Homeland Insecurity

Fourth Quarter 2004

A Book Review

One part of the book under review—Homeland—tells a story that involves two members of the Center for Public Justice. The story is both encouraging and sad at the same time.

Back in 2000, more than a year before 9/11, a controversy arose in Palos Heights, Illinois, over the plans of the Al Salam Mosque Foundation to purchase a church building and property. When word of the plans caught the attention of residents who feared Muslims and Arabs, an attempt was made by two city council members to thwart the purchase. They urged the city council to buy the church to use as a recreation center and to pay the Al Salam Mosque Foundation for its initial costs in trying to purchase the building.

The mayor at the time was Dean Koldenhoven, a member of the Palos Heights Christian Reformed Church, a Republican, and later, because of the stand he took in this incident, the winner of the John F. Kennedy Profile in Courage Award. After weeks of controversy, much of it taking place behind the scenes and underground, Mayor Koldenhoven vetoed the city council's decision to purchase the church. The council could not muster a large enough counter-vote to override the veto, so the mayor's decision stood. The controversy was never really about the town's need for a recreation center, but about fear of Arab Muslims by a large number of town residents.

Mayor Koldenhoven said he made his decision because of his commitment to protect the Constitution's First Amendment and because Jesus said, love your neighbor. Among the mayor's supporters was another Center for Public Justice member, Michael VanderWeele, professor at Trinity Christian College, who could not fathom how town residents—many of them members of the town's more than 21 churches—could condone racism or religious discrimination.

The story of fear and courage, of hatred and love, in Palos Heights in 2000 is just one of many stories about middle America—the American homeland—told in this book by journalist Dale Maharidge with photographs by Michael Williamson. It is a book well worth reading right now, before the election, or as soon after the election as possible.

The stories the book tells illuminate American life today, divided as it is along several fault lines. Maharidge traveled the country, stopping in small towns and rural areas off the beaten path, inquiring into remarkable incidents and the heart-deep concerns of different kinds of Americans. What he found was two distinct Americas, one in places like Silicon Valley and Manhattan's Upper West Side, the other in small, often poor, hard-up towns.
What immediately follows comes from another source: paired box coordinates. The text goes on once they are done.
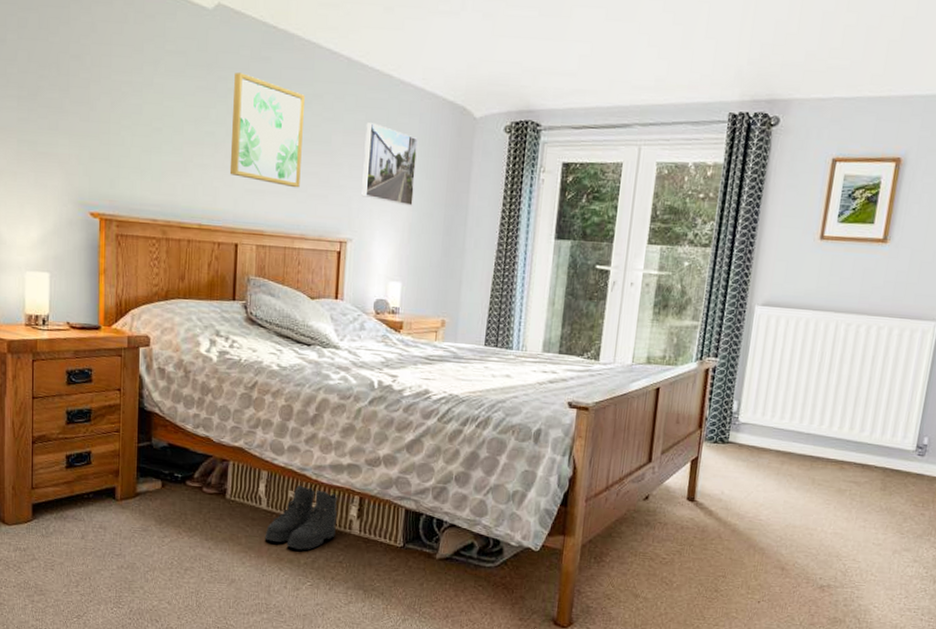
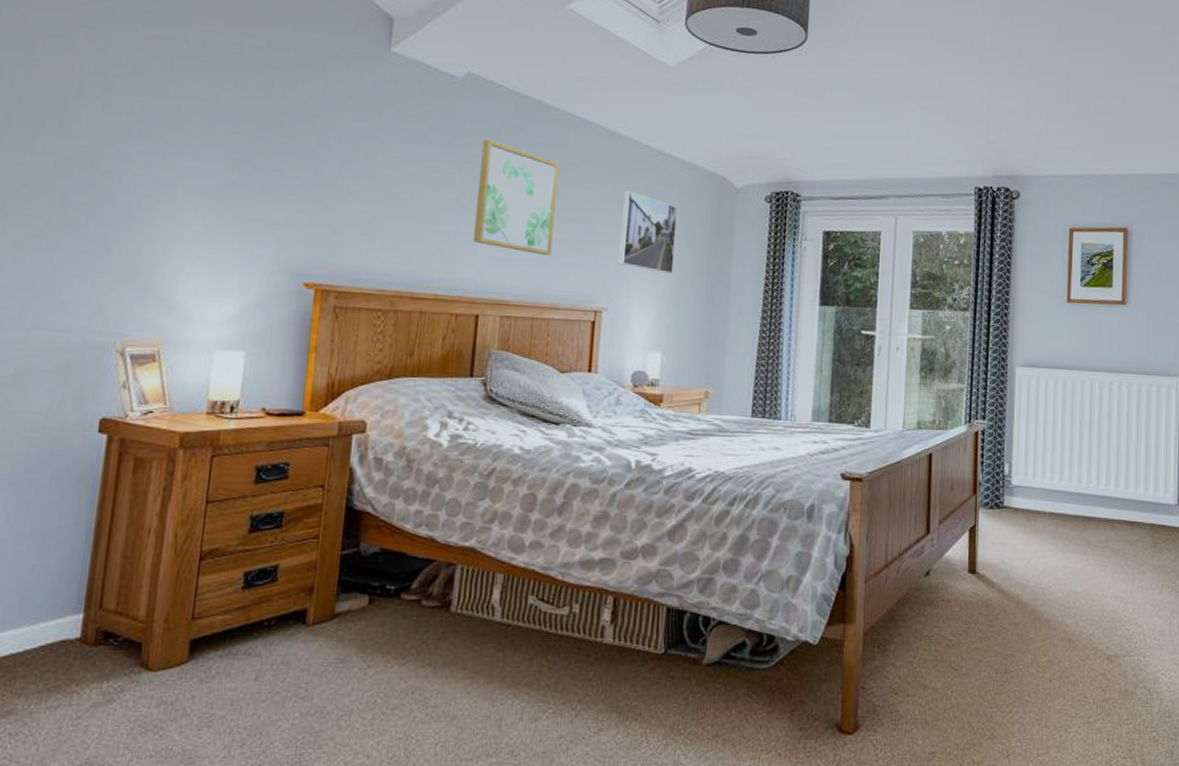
boots: present [264,485,339,550] -> none [497,589,589,668]

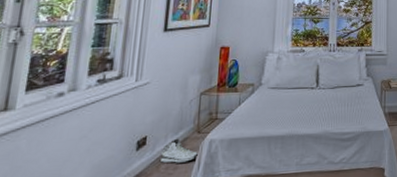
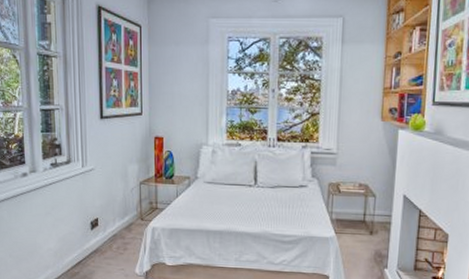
sneaker: present [161,138,199,164] -> none [112,223,144,246]

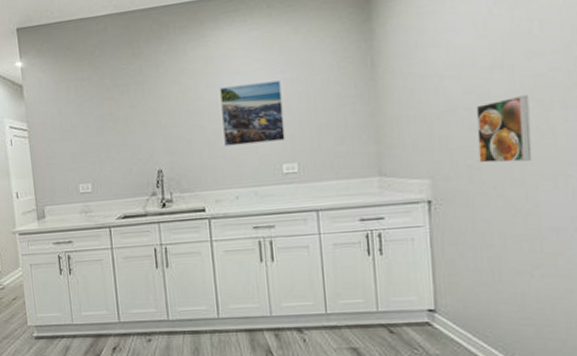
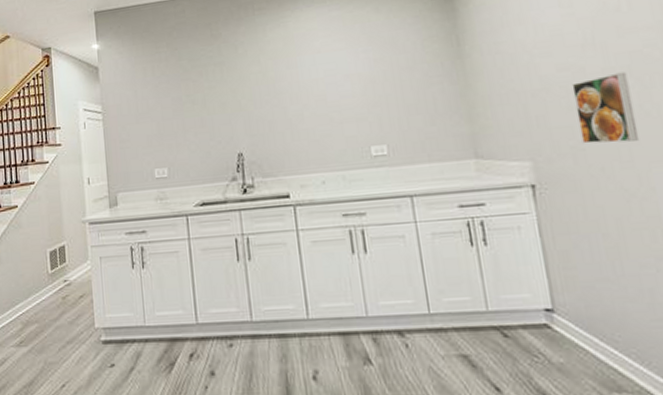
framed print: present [220,80,285,146] -> none [301,60,372,128]

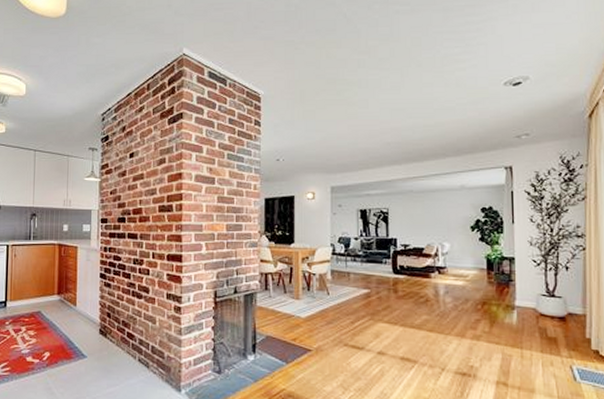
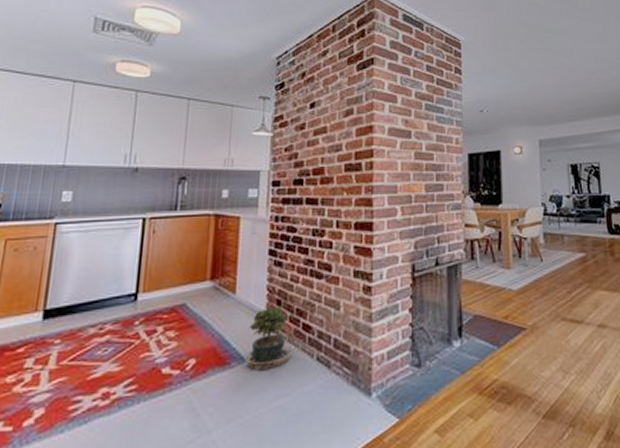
potted plant: none [84,318,120,365] -> present [243,306,293,371]

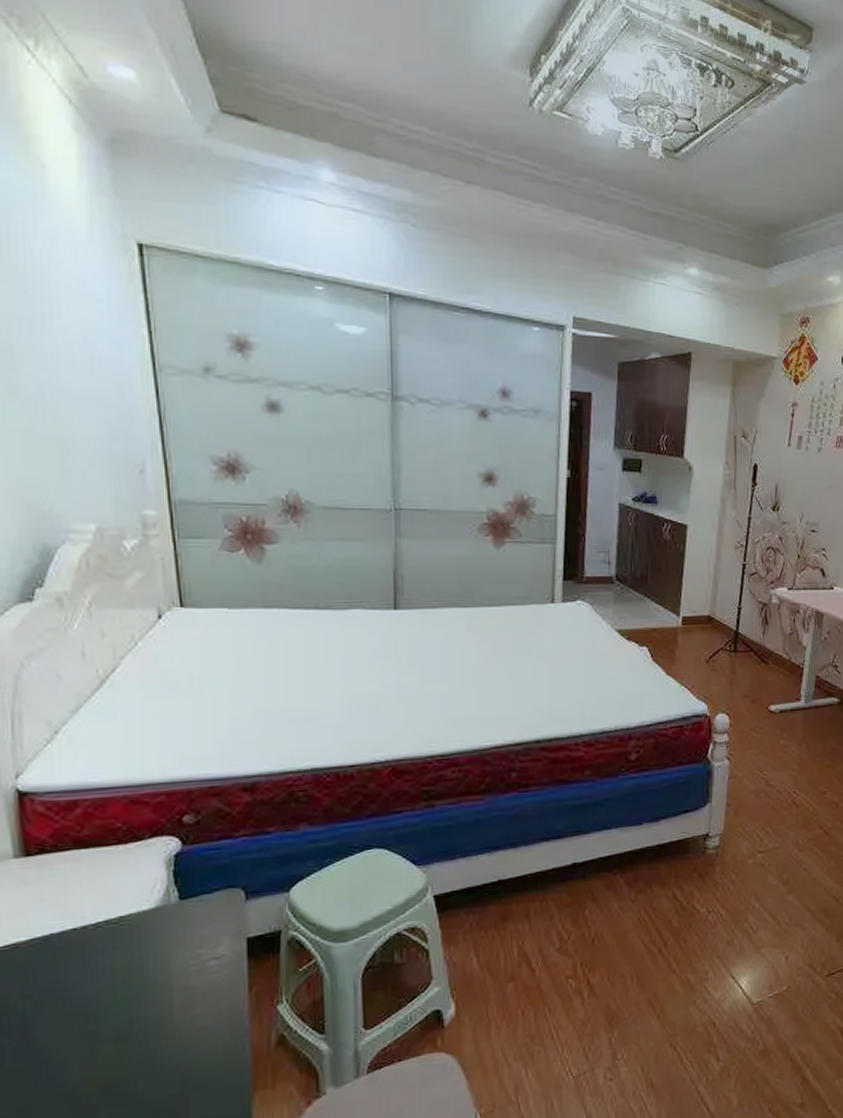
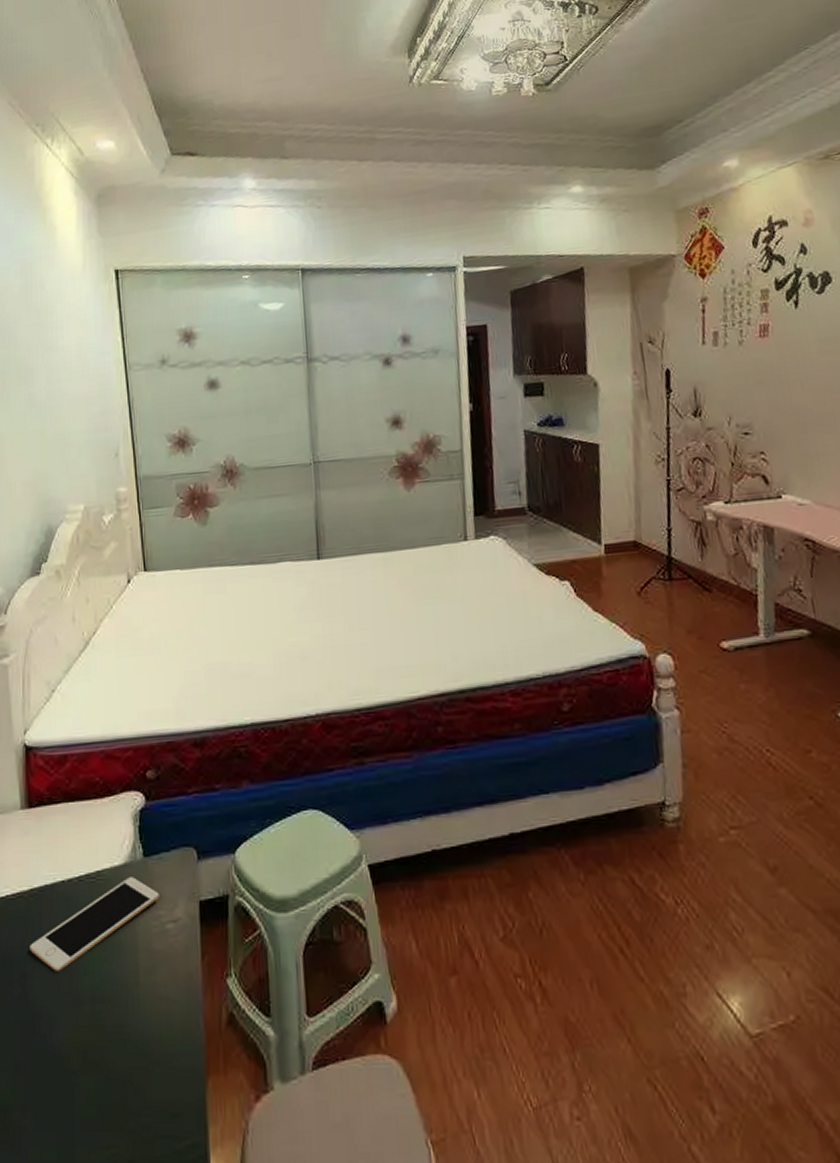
cell phone: none [31,920,199,1017] -> present [30,877,159,971]

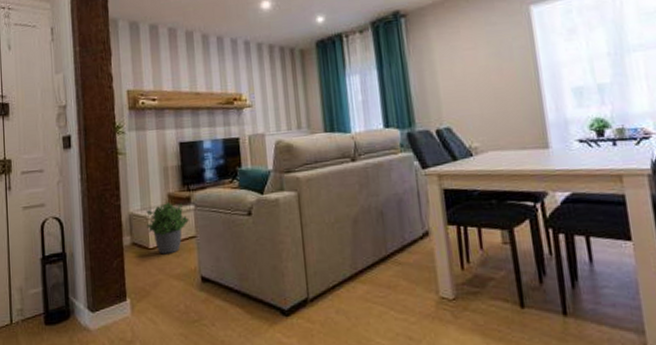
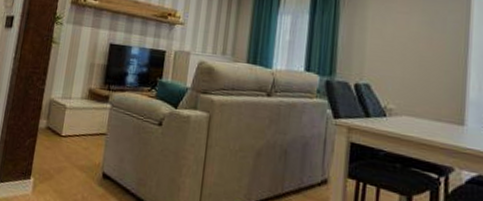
potted plant: present [146,201,189,255] -> none [62,96,103,145]

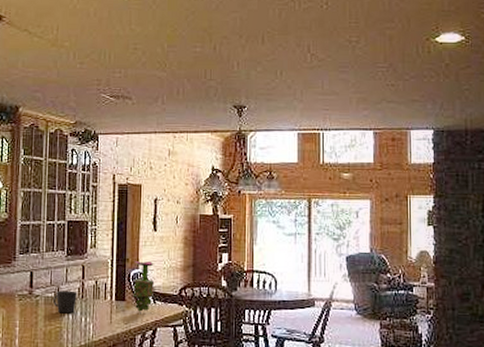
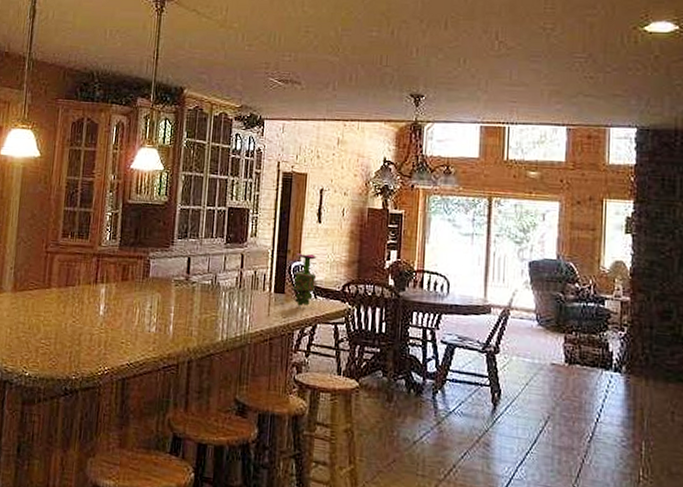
cup: present [53,290,77,314] -> none [210,278,234,303]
In the story about Muslims seeking entrance to Palos Heights he concluded that the tension was not so much racial as it was religious, with roots going back as far as the medieval Christian crusades. For many Americans, the United States is a Christian country, and the entrance of too many Muslims would mean its demise. Regardless of what President Bush or any other president does to build a Homeland Security department, many Americans in heartland and elsewhere will feel "homeland insecurity" as long as the Muslim population is growing.

But is America the kind of country that should privilege Christians and secularists over Muslims? Or should we try to build an open society that rejects religious discrimination? Koldenhoven and VanderWeele believe that Christians are called to do the latter, but it takes work and listening to one another. And that is difficult to do in times of deep need when people are losing jobs and feeling abandoned.

One of Williamson's photos shows the abandoned Homestead steel works in Rankin, Pennsylvania. Tough, hard-working men who once made steel there helped build America and also helped to defend it by working overtime during World War II. Today, other countries produce steel at lower cost, jobs have moved elsewhere, and whole towns have lost their vitality. The old spirit of the steel works survives, however, in those who produced the bumper sticker that Williamson photographed on a truck in Phoenix, Arizona. It said, "God, Guns, and Guts Made America: Let's Keep All Three."

Is there another way to think about God and America's future than in terms of guns and guts? Or perhaps we should ask, is there a better way to think about protecting the freedom of citizens who have the courage (guts) to honor God and to serve their civic neighbors today? Koldenhoven showed guts in the decision he made. Where will we take our stand in the months and years ahead on the issues that now divide America?